Professor Stephen Hawking wrote one final paper which is published posthumously. In this new paper, Hawking and collaborator Professor Thomas Hertog conclude that our Universe sprung from a larger state or "multiverse" that is not infinite.
Let us understand what this is all about by stepping back about 13.7 billion years in time. In these early days there is various evidence that our young Universe experienced a rapid period of growth called "inflation." A very short time later, the inflation stopped and calmed down into the more gentle mode of expansion plus acceleration we see in our Universe today. But what is the situation beyond our Universe, in the multiverse, and how does it behave?
The prevailing idea is that inflation is a normal attribute in the multiverse, such that the multiverse is expanding all the time at exponential rates in state called "eternal" inflation.
From time to time, a universe such as our own emerges, and potentially even an infinite number of universes arise each with a different set of physical laws. But Professor Hawking was never a fan of the multiverse.

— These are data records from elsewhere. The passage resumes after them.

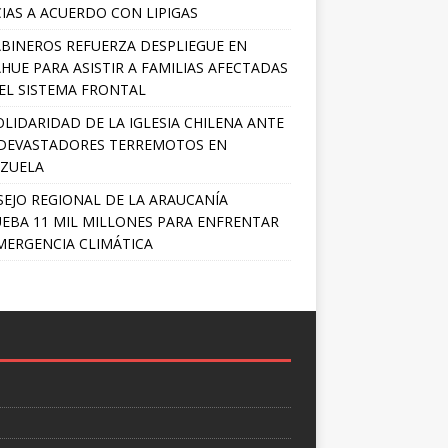
IAS A ACUERDO CON LIPIGAS
BINEROS REFUERZA DESPLIEGUE EN
HUE PARA ASISTIR A FAMILIAS AFECTADAS
EL SISTEMA FRONTAL
OLIDARIDAD DE LA IGLESIA CHILENA ANTE
DEVASTADORES TERREMOTOS EN
ZUELA
EJO REGIONAL DE LA ARAUCANÍA
EBA 11 MIL MILLONES PARA ENFRENTAR
MERGENCIA CLIMÁTICA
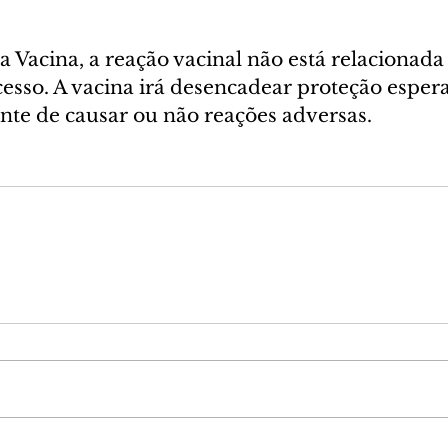
da Vacina, a reação vacinal não está relacionada
cesso. A vacina irá desencadear proteção esper
e de causar ou não reações adversas.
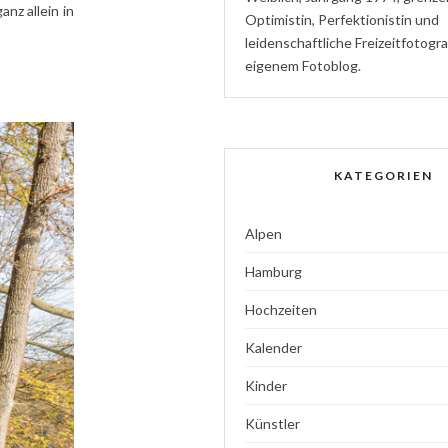
nz allein in
Optimistin
,
P
erfektionistin
und
l
eidenschaftliche
Freizeitfotogr
eigenem Fotoblog.
KATEGORIEN
Alpen
Hamburg
Hochzeiten
Kalender
Kinder
Künstler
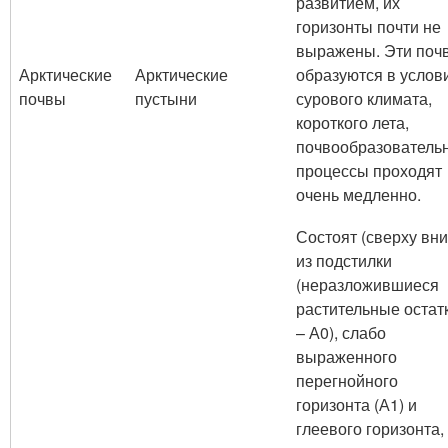
развитием, их
горизонты почти не
выражены. Эти поч
Арктические
Арктические
образуются в услов
почвы
пустыни
сурового климата,
короткого лета,
почвообразователь
процессы проходят
очень медленно.
Состоят (сверху вни
из подстилки
(неразложившиеся
растительные остат
– А0), слабо
выраженного
перегнойного
горизонта (А1) и
глеевого горизонта,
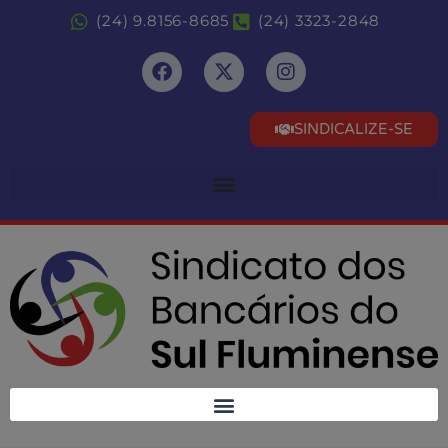
(24) 9.8156-8685
(24) 3323-2848
SINDICALIZE-SE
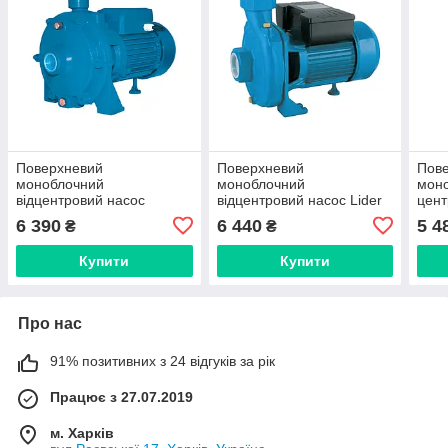
Поверхневий
Поверхневий
Пов
моноблочний
моноблочний
мон
відцентровий насос
відцентровий насос Lider
цент
(подвійне робоче колесо з
SC60 1.1 кВт мідна
2DK2
6 390
6 440
5 4
₴
₴
латуні)Lider 2CPM 1.5 кВт
обмотка
обм
мідна обмотка
Купити
Купити
Про нас
91% позитивних з 24 відгуків за рік
Працює з 27.07.2019
м. Харків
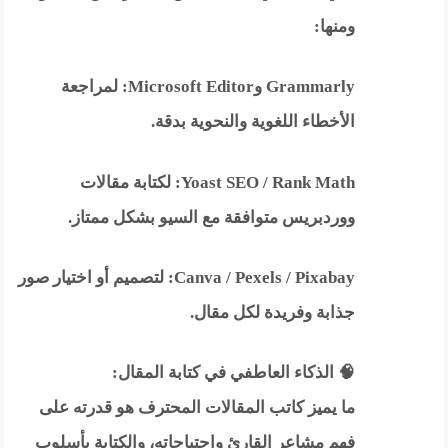
ومنها:
Grammarly وMicrosoft Editor: لمراجعة
الأخطاء اللغوية والنحوية بدقة.
Yoast SEO / Rank Math: لكتابة مقالات
ووردبريس متوافقة مع السيو بشكل ممتاز.
Canva / Pexels / Pixabay: لتصميم أو اختيار صور
جذابة وفريدة لكل مقال.
🧠 الذكاء العاطفي في كتابة المقال:
ما يميز كاتب المقالات المحترف هو قدرته على
فهم مشاعر القارئ واحتياجاته، والكتابة بأسلوب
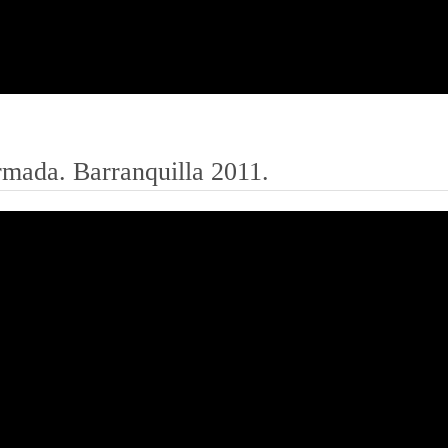
mada. Barranquilla 2011.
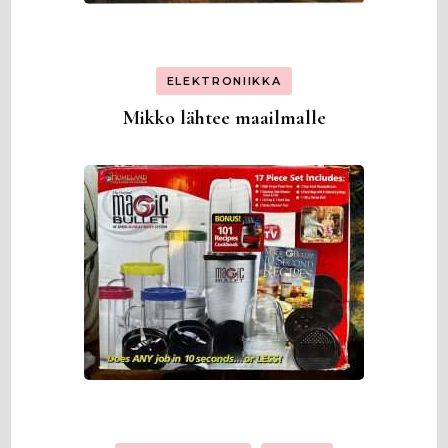
ELEKTRONIIKKA
Mikko lähtee maailmalle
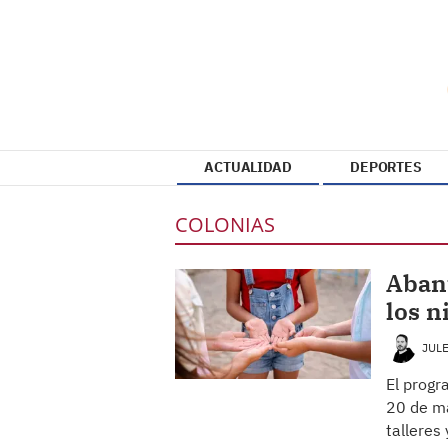
ACTUALIDAD
DEPORTES
COLONIAS
Abant
los n
JUL
El progr
20 de ma
talleres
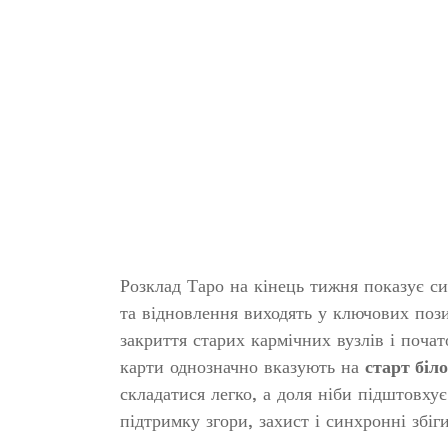
Розклад Таро на кінець тижня показує си
та відновлення виходять у ключових пози
закриття старих кармічних вузлів і почат
карти однозначно вказують на
старт біло
складатися легко, а доля ніби підштовху
підтримку згори, захист і синхронні збіг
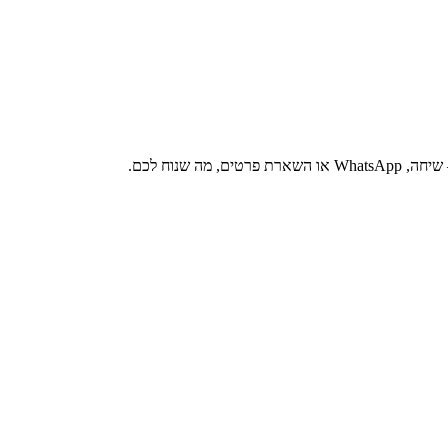
 שנוח לכם.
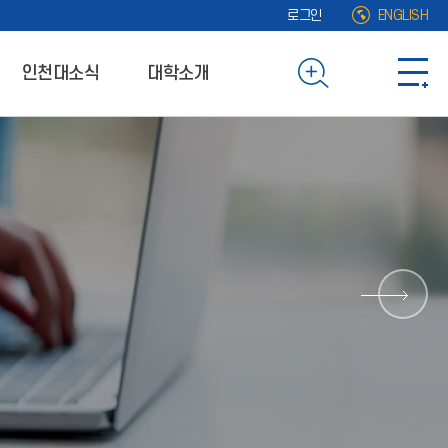
로그인
ENGLISH
인천대소식
대학소개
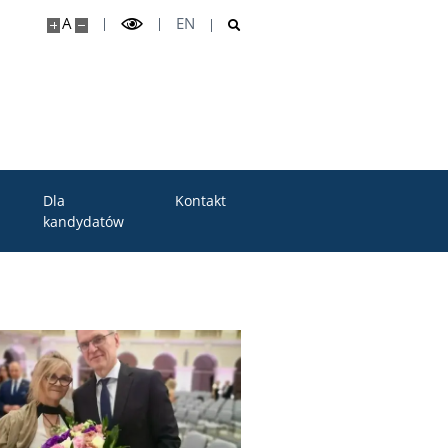
A
EN
Dla
Kontakt
kandydatów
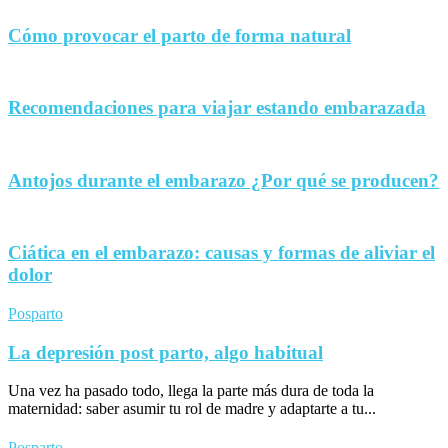
Cómo provocar el parto de forma natural
Recomendaciones para viajar estando embarazada
Antojos durante el embarazo ¿Por qué se producen?
Ciática en el embarazo: causas y formas de aliviar el
dolor
Posparto
La depresión post parto, algo habitual
Una vez ha pasado todo, llega la parte más dura de toda la
maternidad: saber asumir tu rol de madre y adaptarte a tu...
Posparto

Hawking and Hertog set out to understand better this significant problem on the starting assumption that relativity physics was not important in the early periods of inflation. As such, they were justified to consider that only quantum theory was the dominant physics. They then introduced the approximation that the multiverse is empty, meaning that it has no matter or energy. They went on to impose a shape of this larger entity, and removed the dimension of time from their equations altogether, as time has no meaning in a state not subject to relativity physics.
Their conclusion is that we still live a multiverse, but it is no longer infinite with infinite physics and infinite possibilities. But, as Douglas Adams tells us, it is still "mind-bogglingly big."